English is good for society
Naturally, in order to conduct a large-scale reform we need not only teachers but also managers who are capable of solving long-term problems.
These administrators should be fulfilling not only formal requirements of the resolution but also calculate what measures to implement them will benefit society.
This programme will undoubtedly contradict some regulations and structures that exist in the country.
For example, a growth in the number of young people speaking English and using computer technologies will inevitably lead to their unlimited access to resources in English language from Jeremy Clarkson to Steven Fry and various aspects of English-language culture from Hollywood to Harvard.
Not only will this impact their worldview but will also make strict Internet censorship useless.
In order to master a language classes in school are not enough as we need a properly functioning speaking medium: Uzbekistan should attract more tourists who should be given greater freedom to communicate with the Uzbek people. However, this remains a dream given the level of bureaucratic hurdles, from receiving visas and problems with registration and free movement.
This is also important for outward tourism: if our young people, including specialists, are not able to go abroad freely, we can forget about hopes to widespread fluency of foreign languages.
Will English replace Russian?
The new programme will lead to the complete collapse of the Russian-language medium in the country.
Speaking to David Graddol, the author of the book English Next, about the future of English in the world, I have concluded that Russian in our region is undergoing similar changes as English globally.

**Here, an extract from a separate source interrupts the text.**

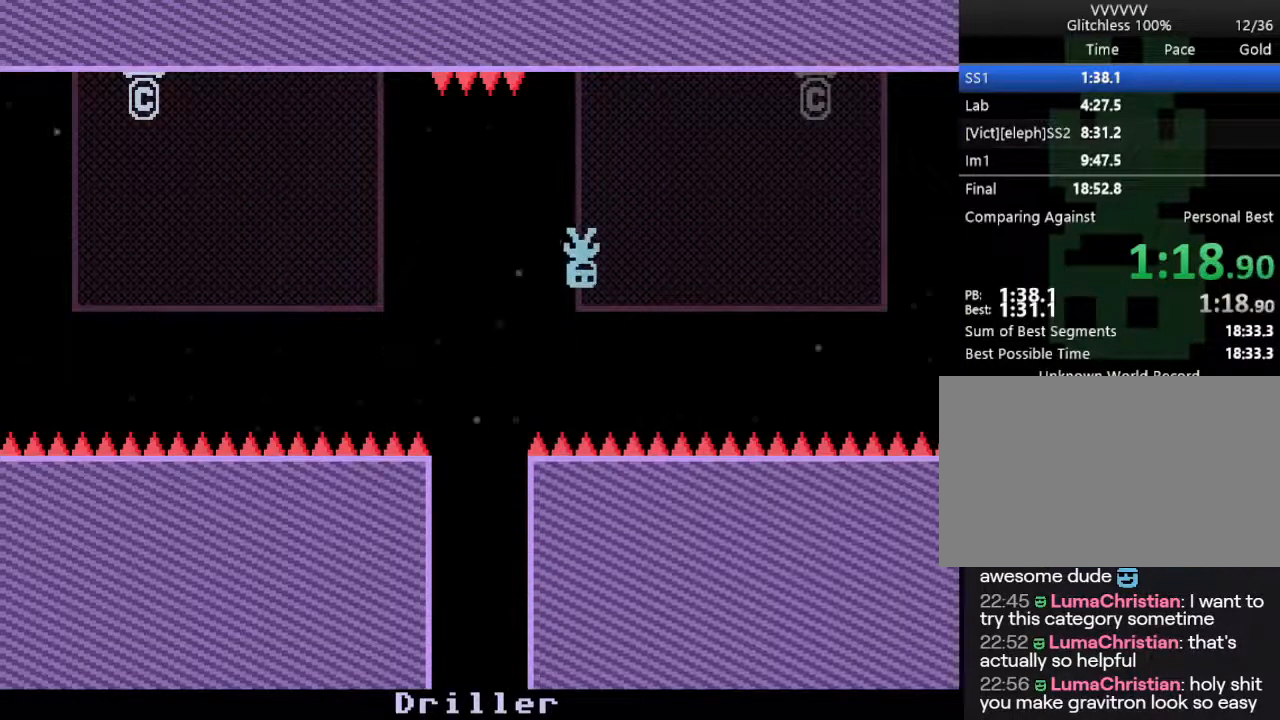
{"keys": ["right"], "events": []}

These languages will stop being regarded as academic disciplines and practical considerations will turn them into basic skills like computer literacy.
Young men from Kashkadarya and Namangan Regions, who are now laying bricks or sweeping streets in Moscow and St Petersburg, are paying the price for the government's short-sighted policy in the language sphere in the 1980s-1990s.
We should admit that another Eduard Sagalayev or Alisher Usmanov will not grow out of them and they will not be able to exchange experience with colleagues from Cambridge.
However, they are studying Russian in the form and context they need for basic communication and they number millions in contrast to those who learn English outside the language medium.
We can mourn the loss of interest in Russian classical literature but like it or not it has been replaced by the Internet.
In this regard Russian and English occupy different niches in society and perform different functions but paradoxically the mastering of the one language helps the learning of the other.
Education is path to freedom
Finally, we should also take into account influence the reform in foreign language learning will have on other subjects including many aspects of culture and public life, including ethics and relations in society.
One Brazilian psychologist once said that education could serve either as a tool to manipulate people or a mean of their emancipation.
Soviet education was an example of the former, while the resolution on foreign language teaching, if implemented at least for 10%, will be a step towards the latter.
Time will tell if this step will be made in practice or remain only on paper.